A procuradora da República Indira Bolsoni Pinheiro, que acompanha a situação dos Guarani diz que "o suicídio é um sintoma complexo que deve ser investigado e analisado sob vários enfoques". Em relação às condições de vida, ela diz que os indígenas "são carentes de tudo". "Falta o básico: água, alimentos, locais para plantio, saneamento, atendimento médico, transporte e renda."

Também não há escolas indígenas para as crianças acampadas. Quem quer estudar precisa ir à cidade ou distrito rural mais próximo. Isso obriga crianças e jovens a manter contato quase que diário com a população não indígena ao redor.
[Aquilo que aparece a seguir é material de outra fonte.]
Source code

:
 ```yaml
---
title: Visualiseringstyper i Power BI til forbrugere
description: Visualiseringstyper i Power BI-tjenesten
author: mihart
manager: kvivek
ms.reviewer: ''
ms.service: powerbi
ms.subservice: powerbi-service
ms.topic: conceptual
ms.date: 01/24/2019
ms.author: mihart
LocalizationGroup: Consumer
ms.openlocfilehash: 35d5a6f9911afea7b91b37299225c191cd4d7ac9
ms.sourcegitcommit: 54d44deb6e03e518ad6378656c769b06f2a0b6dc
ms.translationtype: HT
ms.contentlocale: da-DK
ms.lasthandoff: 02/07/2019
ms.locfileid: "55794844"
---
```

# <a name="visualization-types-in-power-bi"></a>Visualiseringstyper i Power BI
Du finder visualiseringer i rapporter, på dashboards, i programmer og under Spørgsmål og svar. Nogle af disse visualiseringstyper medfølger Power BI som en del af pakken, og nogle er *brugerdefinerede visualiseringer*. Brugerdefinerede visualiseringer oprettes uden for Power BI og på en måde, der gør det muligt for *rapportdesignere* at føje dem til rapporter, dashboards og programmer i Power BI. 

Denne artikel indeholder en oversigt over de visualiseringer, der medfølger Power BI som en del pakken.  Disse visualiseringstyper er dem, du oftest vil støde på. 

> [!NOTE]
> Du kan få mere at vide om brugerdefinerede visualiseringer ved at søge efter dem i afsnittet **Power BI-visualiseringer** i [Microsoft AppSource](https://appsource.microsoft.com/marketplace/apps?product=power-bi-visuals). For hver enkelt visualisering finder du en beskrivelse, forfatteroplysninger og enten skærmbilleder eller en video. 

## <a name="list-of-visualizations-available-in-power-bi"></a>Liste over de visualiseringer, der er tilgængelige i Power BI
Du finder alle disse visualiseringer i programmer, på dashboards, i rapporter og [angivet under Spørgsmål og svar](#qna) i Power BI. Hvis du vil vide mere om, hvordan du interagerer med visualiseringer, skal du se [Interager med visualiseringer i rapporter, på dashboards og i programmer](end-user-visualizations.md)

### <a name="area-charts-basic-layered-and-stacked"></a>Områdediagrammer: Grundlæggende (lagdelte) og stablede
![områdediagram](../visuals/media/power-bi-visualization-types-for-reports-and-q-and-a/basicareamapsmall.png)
Pior: os obriga a lidar diariamente com os conflitos e a sensação de discriminação que esse contato traz.

"O indígena acampado nem sempre tem emprego, dinheiro para uma mochila, um uniforme, um tênis novo para seu filho", conta Celso Jopoty Alves, 32 anos, liderança dos Avá-Guarani e ex-cacique. "Esse jovem é discriminado, sofre perseguição, e isso tudo acaba contribuindo para a deterioração da saúde mental da comunidade."

Para os Avá-Guarani, aliás, a questão da saúde mental e dos suicídios se relaciona para além do indivíduo. Sua religião tradicional vê a depressão espalhar-se como um vírus suspenso no ar, impulsionada pela falta de rituais, inviabilizados pela pandemia do coronavírus. Sem um funeral adequado, conta Celso, o espírito do morto suicida "contamina" um jovem saudável. Um suicídio, ele diz, teria ligação com o outro.

"O que os jovens dizem é que, de repente, vem uma vontade de morrer. Com minha filha foi assim", confidencia o cacique João, falando da herdeira de 23 anos. "No caso dela, a gente conseguiu conversar, fizemos remédio natural e agora ela está bem. O problema é que nem todo jovem quer conversar com o pajé ou o cacique hoje em dia."